11 Jul Artist Spotlight: Allison Leigh Smith
Through her work with animal rescues and sanctuaries, cleaning cages and transporting injured wild animals to urgent care, Allison Leigh Smith translates her intimate knowledge about each animal into a personal portrait. Her paintings contain more than just the animal. They reference subjective experiences with subtle imagery, textures, scratches, or scribbles, speaking not only to the perilous condition of the animal, but to our humanity.
“The rehab work I do is humble,” she says. “It includes emergency pick-ups. I’ve done raptor pick-ups, and that is scary. I feel like it makes my work more authentic. I try to incorporate the awe and emotion that goes into the injured wildlife and the people who save them. That’s how the paintings developed.”
Many sanctuaries keep the animals that can’t be released, and those are the ones she paints the most. She brings her camera into the facilities and concentrates on getting to know each one.

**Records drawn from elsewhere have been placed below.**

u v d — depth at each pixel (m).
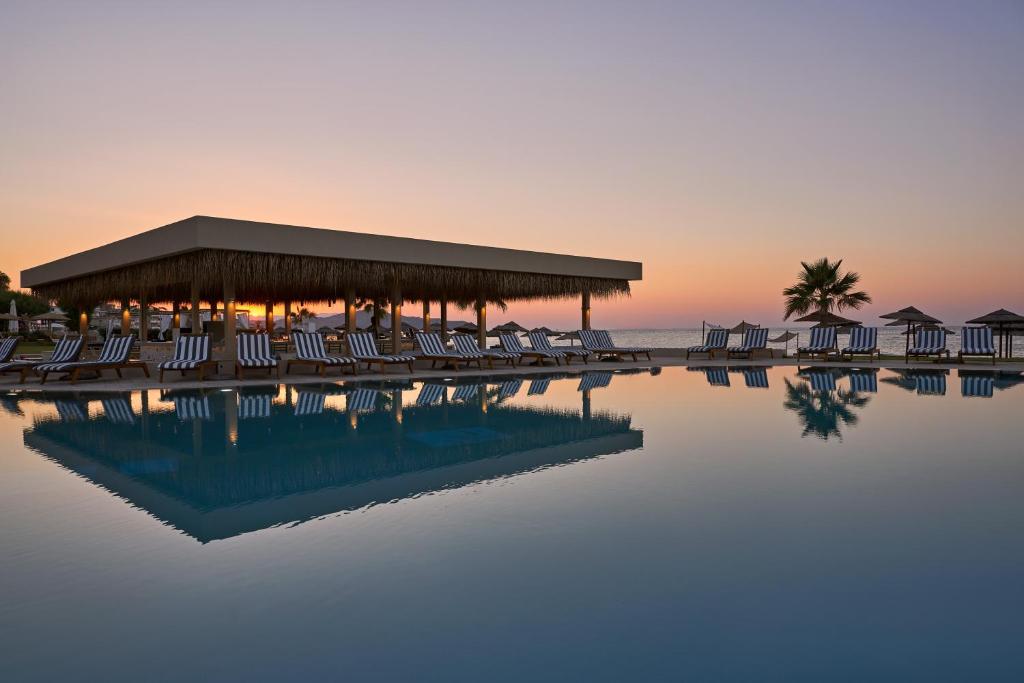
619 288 19.17
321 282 13.84
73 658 1.88
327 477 4.32
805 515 3.39
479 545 2.91
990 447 5.30
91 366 11.59
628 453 5.11
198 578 2.51
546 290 17.45
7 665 1.83
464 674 1.79
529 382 11.98
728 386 11.03
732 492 3.86
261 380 12.23
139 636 2.02
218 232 11.46
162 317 32.56
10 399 9.19
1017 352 48.16
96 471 4.53
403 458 4.98
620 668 1.82
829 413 7.46
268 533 3.08
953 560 2.71
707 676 1.78
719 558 2.74
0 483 4.14
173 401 8.96
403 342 21.86
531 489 3.95
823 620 2.14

“The personalities come through in the eyes,” she says. “There’s always a connection, a direct conversation between the animal and the viewer, so you feel like you’re looking into their eyes. I want people to experience the love I feel for the animal. That’s why I eliminate the foliage or background, so it’s just about the animal.” Behind the portrait, Smith adds abstracted elements that may reference her personal experiences. “It describes what I felt when I was with them,” she says.

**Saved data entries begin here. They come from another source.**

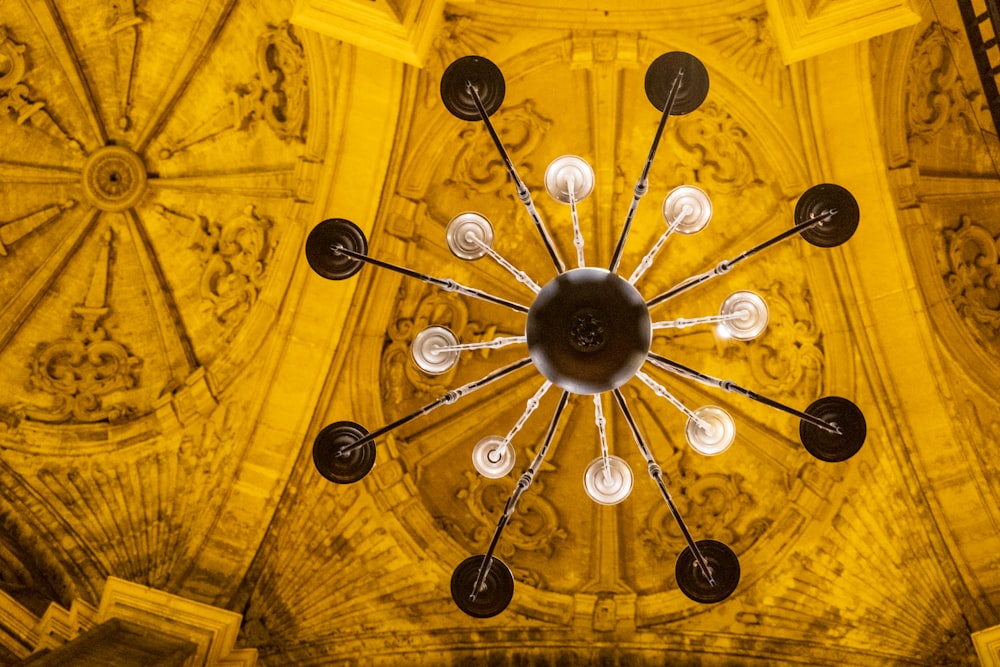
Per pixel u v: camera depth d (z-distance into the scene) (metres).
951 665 8.78
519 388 10.58
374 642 9.51
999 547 8.91
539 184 10.36
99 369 10.37
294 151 10.12
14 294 10.41
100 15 10.09
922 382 9.33
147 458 9.93
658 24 9.52
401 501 9.93
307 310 9.93
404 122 9.77
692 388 10.50
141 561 9.34
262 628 9.21
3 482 9.66
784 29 8.20
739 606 9.62
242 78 10.12
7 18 9.98
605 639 9.62
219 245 10.43
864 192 9.34
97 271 10.55
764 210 10.01
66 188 10.55
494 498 10.38
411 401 10.41
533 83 9.88
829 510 9.56
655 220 10.48
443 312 10.47
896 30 8.94
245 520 9.53
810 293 9.76
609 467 6.66
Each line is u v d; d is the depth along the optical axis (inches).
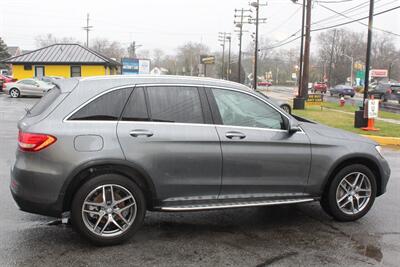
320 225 221.9
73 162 179.3
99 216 185.8
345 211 226.4
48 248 185.8
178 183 193.9
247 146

For instance, when she was in Mexico photographing a heron for her work, she included her dog (who came with her), some feathers, a stingray she saw while there, as well as other wildlife. While looking at the textured background of the finished work titled The Samurai, these images are integrated into a damask-like wallpaper. Another painting of a deer is a personal story. “We had a horrific wildfire, and I was worried about the wildlife,” Smith says. “The deer is about the circle of life and death; there are flowers and bones, and the color of the background suggests a fiery red.”
The writing that appears in some of her pieces comes from her grandfather, a pianist who fortified his income with calligraphy. “Street art and graffiti are a kind of modern-day handwriting,” Smith says. “If I include handwriting, it’s very gestural and imperfect, but it speaks to my ancestry and my family.” Recreating her history, a nod to where she came from, and her grandfather is how she keeps the work personal. The more of herself she contributes to a piece, the more authentic it appears. She aims to access a kind of universal history, saying something new about the wildlife that many people love.

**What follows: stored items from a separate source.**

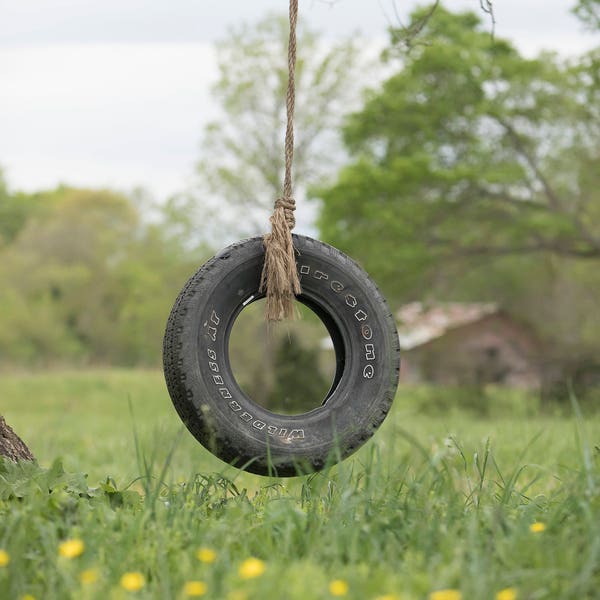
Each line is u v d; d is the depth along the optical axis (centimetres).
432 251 3125
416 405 2942
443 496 512
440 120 3089
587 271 4338
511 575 371
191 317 527
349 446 539
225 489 531
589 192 3167
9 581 374
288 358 2914
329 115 4266
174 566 401
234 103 4309
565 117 3066
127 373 4409
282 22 4294
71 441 1491
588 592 376
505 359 5166
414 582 362
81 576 379
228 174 4350
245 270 540
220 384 525
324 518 458
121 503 517
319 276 551
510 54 3155
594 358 3070
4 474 525
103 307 8081
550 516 469
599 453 554
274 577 362
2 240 9425
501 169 3014
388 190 3020
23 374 4506
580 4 2200
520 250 3152
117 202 8462
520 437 1219
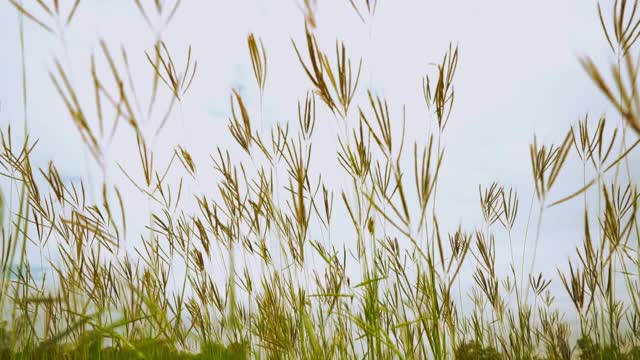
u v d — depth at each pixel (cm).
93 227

She also uses degraded brushstrokes to portray her empathy and deep concern about the animals’ place in the world. “I feel compelled to do this mysterious background; to show an environment that evokes an uncertainty,” she says. “The animal has to look hopeful and healthy, but they’re in an environment that doesn’t echo that, and it speaks to my fear of our role as conservators of the planet.”
Smith’s painting, The Common Thread, was recently added to the permanent collection at the National Museum of Wildlife Art in Jackson Hole, Wyoming, which will show her work September 7 through October 6 during Western Visions. Her work is also in the permanent collection of the Leigh Yawkey Woodson Art Museum. Smith is represented by Astoria Fine Art in Jackson Hole, Wyoming; Horton Fine Art in Beaver Creek, Colorado; and Trove Gallery in Park City, Utah.